··· EXCERPTED PASSAGE ···

Target: LATENCY_TARGET_MS = 100 Baseline: LATENCY_BASELINE_MS = 500

proof_success_rate

proof_success_rate = passed_challenges / total_challenges_issued

Slashing

Miners with proof_success_rate < SLASH_THRESHOLD (default 0.50) receive weight 0, regardless of recall and latency.

Weight Normalisation

On-chain weights must sum to 1.0:

normalised_weight[uid] = score[uid] / sum(all scores)

Miners with score 0 receive weight 0 and earn no emissions.

Namespace Attestation

Namespace attestation links a namespace to a Bittensor hotkey. The hotkey's on-chain TAO stake becomes a publicly verifiable trust signal — no central moderation required.

···

#### [ACTIVITY LIST]
• A. Repeat this part of the miner scoring passage word for word, starting with "Weight Normalisation" and going on through "earn no emissions.".
• B. Write the next part of the miner scoring passage, picking up right after its last sentence.

··· RAW DATA ···

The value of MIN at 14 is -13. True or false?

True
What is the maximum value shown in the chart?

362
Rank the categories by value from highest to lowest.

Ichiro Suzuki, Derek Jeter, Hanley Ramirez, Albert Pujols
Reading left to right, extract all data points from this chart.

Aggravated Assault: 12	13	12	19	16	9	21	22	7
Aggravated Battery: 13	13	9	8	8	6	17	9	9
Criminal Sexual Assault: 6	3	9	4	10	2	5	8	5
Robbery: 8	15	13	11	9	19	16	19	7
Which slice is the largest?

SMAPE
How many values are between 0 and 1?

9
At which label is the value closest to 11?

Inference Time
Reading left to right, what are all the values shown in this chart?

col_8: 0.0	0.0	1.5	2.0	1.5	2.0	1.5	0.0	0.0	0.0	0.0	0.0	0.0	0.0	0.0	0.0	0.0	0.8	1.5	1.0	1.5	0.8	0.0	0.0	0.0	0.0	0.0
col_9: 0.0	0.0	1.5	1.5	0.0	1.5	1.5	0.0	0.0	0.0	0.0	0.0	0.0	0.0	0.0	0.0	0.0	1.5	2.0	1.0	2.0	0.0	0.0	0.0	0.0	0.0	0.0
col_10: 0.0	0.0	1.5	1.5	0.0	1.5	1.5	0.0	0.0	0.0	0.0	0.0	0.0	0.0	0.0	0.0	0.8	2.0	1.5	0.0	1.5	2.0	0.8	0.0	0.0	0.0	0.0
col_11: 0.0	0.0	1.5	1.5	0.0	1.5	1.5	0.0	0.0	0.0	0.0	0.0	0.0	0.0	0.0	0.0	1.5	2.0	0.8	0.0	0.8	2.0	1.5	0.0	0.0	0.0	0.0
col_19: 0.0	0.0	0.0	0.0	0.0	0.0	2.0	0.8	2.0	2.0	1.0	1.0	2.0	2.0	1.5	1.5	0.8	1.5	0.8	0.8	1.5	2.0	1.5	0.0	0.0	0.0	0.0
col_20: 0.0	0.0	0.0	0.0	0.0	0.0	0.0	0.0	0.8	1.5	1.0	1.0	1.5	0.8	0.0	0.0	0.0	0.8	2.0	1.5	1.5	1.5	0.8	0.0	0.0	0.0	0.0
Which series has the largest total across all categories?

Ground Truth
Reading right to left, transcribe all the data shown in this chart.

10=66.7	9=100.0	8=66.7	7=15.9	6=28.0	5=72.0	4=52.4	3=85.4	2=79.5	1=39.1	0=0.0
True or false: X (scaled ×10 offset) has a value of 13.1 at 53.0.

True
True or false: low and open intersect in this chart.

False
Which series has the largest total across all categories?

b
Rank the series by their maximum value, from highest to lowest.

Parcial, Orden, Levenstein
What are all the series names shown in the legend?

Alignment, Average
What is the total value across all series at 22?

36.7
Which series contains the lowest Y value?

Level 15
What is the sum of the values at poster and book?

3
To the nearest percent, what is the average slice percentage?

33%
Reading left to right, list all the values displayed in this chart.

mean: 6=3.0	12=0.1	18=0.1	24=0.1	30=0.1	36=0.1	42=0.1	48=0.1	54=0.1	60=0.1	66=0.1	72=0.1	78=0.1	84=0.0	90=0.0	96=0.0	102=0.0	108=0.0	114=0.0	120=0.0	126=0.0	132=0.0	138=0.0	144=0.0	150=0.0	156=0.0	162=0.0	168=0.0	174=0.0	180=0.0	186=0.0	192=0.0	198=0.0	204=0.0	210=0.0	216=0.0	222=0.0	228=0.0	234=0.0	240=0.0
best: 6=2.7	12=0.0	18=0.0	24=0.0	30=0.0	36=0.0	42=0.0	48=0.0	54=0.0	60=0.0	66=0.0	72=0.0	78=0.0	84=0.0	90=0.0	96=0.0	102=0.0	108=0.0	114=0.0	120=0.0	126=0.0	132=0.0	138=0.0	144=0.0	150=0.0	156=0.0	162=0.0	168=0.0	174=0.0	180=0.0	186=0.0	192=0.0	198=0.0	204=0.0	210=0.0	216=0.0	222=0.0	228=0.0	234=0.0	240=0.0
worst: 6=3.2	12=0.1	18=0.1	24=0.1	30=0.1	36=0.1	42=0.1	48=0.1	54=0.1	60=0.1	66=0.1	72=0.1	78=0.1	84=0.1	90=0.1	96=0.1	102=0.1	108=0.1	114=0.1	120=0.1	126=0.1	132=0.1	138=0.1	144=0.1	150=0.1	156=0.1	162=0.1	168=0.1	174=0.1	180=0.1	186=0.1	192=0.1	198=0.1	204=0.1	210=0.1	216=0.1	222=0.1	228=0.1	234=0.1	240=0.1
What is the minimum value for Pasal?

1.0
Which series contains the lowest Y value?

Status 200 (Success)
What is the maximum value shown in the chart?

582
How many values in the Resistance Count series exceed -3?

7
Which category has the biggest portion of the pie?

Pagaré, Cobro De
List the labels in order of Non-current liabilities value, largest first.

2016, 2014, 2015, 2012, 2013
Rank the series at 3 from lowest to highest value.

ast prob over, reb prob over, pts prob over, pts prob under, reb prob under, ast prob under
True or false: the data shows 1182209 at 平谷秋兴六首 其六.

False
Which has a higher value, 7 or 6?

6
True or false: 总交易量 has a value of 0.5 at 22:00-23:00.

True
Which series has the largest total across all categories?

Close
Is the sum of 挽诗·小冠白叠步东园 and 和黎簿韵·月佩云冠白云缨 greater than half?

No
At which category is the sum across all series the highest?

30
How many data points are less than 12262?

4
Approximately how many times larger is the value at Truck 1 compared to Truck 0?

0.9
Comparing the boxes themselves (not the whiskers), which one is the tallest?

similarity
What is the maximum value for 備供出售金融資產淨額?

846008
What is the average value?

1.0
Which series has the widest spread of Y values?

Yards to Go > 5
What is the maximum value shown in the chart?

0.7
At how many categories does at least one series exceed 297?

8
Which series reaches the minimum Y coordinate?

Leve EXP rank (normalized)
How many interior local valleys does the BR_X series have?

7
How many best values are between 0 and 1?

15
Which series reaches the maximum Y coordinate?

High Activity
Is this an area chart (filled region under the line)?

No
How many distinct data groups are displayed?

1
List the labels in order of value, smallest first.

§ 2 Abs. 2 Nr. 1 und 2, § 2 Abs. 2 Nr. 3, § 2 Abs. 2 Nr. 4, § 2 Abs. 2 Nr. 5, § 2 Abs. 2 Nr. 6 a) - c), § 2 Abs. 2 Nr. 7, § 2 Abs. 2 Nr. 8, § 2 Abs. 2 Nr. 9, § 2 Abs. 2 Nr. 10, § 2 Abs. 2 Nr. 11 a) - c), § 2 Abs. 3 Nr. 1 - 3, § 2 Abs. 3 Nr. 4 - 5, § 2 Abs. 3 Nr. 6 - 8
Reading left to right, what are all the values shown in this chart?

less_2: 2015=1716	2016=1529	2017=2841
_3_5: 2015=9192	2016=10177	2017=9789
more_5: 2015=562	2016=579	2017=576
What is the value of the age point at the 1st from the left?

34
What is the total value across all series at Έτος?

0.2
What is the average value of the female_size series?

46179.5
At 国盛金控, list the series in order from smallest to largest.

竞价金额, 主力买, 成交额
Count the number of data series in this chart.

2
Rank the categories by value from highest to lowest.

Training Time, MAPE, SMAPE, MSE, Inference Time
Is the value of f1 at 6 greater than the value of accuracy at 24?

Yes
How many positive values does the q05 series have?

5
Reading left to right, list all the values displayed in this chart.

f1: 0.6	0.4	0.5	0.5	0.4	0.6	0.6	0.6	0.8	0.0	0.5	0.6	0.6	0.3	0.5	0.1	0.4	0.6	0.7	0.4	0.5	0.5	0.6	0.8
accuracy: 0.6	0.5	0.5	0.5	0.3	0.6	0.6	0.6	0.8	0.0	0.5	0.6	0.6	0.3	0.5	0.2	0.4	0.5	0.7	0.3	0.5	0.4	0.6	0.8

···

#### [ANSWERS FOR THE TASKS]
• A.
Weight Normalisation

On-chain weights must sum to 1.0:

normalised_weight[uid] = score[uid] / sum(all scores)

Miners with score 0 receive weight 0 and earn no emissions.

• B.
Trust Tiers

Tier	Stake required	Meaning
`sovereign`	≥ 1000 TAO	Protocol-level trusted entity
`verified`	≥ 100 TAO	Significant economic accountability
`community`	≥ 1 TAO	Basic skin in the game
`anonymous`	< 1 TAO or unattested	No guarantees

Stake is refreshed from the metagraph every 600 seconds. If the owner's stake drops below their tier threshold, the tier degrades automatically.

POST /AttestNamespace

Link a namespace to a hotkey. Anyone can call this endpoint, but only the hotkey owner can produce a valid sr25519 signature.

Request:

{
  "namespace":    "my_agent_memory",
  "owner_hotkey": "5FakeHotkey...",
  "signature":    "0xabc123...",
  "timestamp_ms": 1712345678123
}

The signature must be a sr25519 signature over the canonical message:

f"engram-attest:{namespace}:{timestamp_ms}"

Timestamp must be within ±60 seconds of server time (replay protection).

Response:

{
  "ok": true,
  "namespace": "my_agent_memory",
  "trust_tier": "verified",
  "stake_tao": 250.0
}

GET /attestation/{namespace}

Check the trust tier of any namespace.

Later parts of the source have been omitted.